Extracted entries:
------------------------
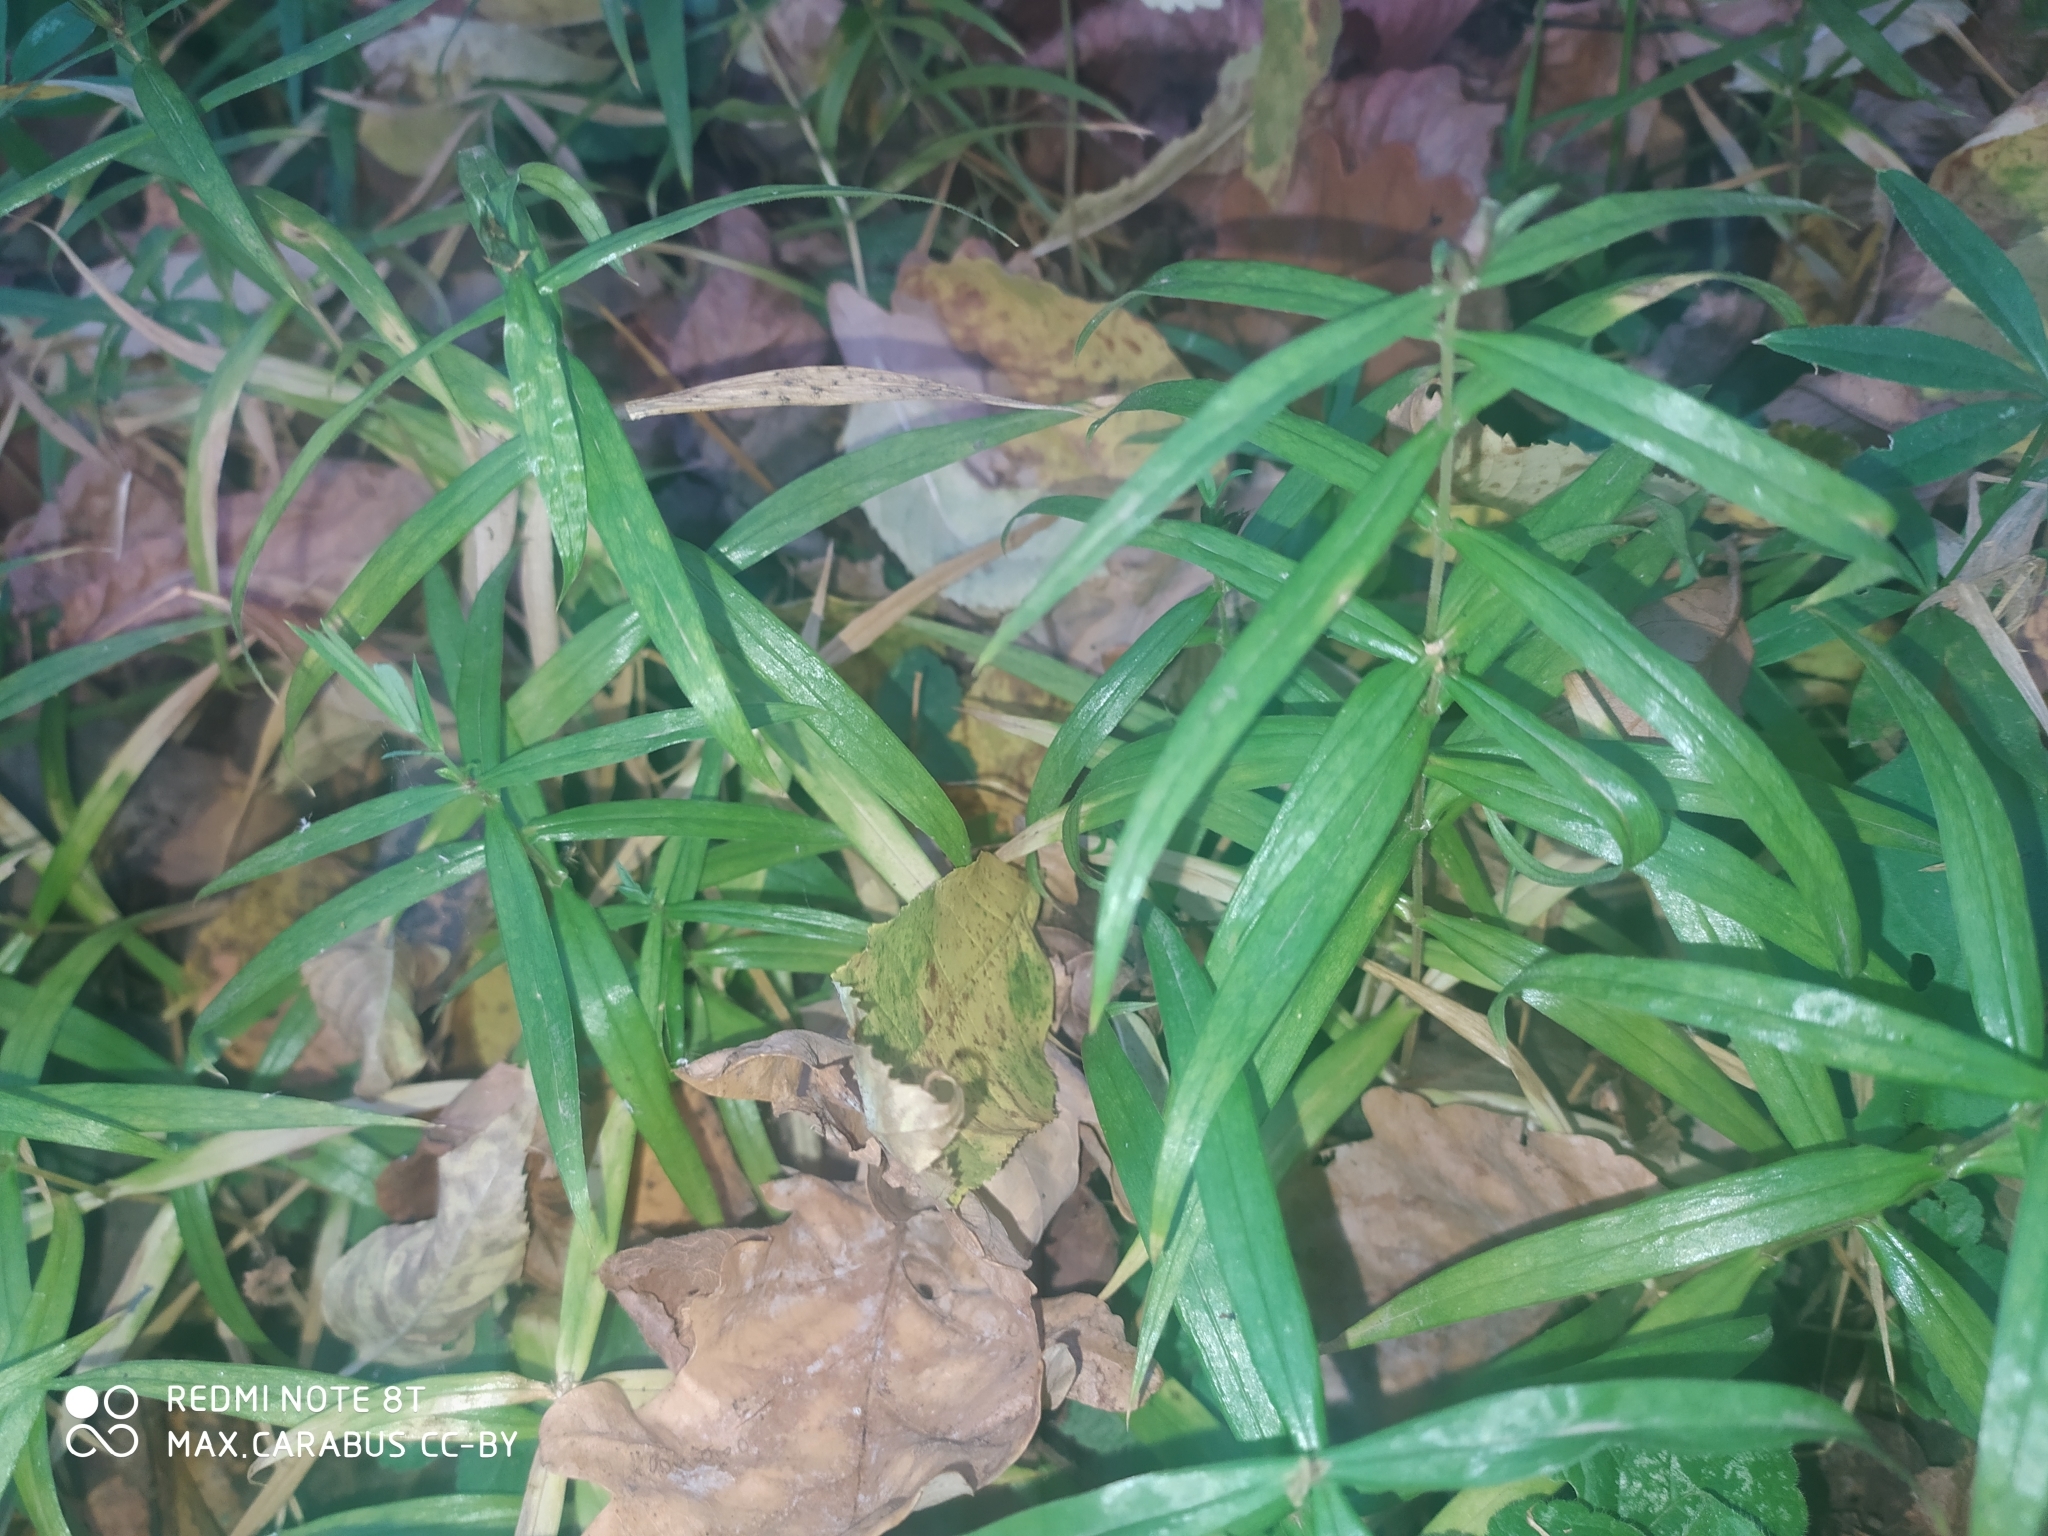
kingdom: Plantae
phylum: Tracheophyta
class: Magnoliopsida
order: Caryophyllales
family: Caryophyllaceae
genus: Rabelera
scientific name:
------------------------
- Stated goal: Rewrite the lines of every entry with "phylum" changed to "division" and all other text left unchanged. Omit the pictures from your answer.

- Worked answer:
kingdom: Plantae
division: Tracheophyta
class: Magnoliopsida
order: Caryophyllales
family: Caryophyllaceae
genus: Rabelera
scientific name:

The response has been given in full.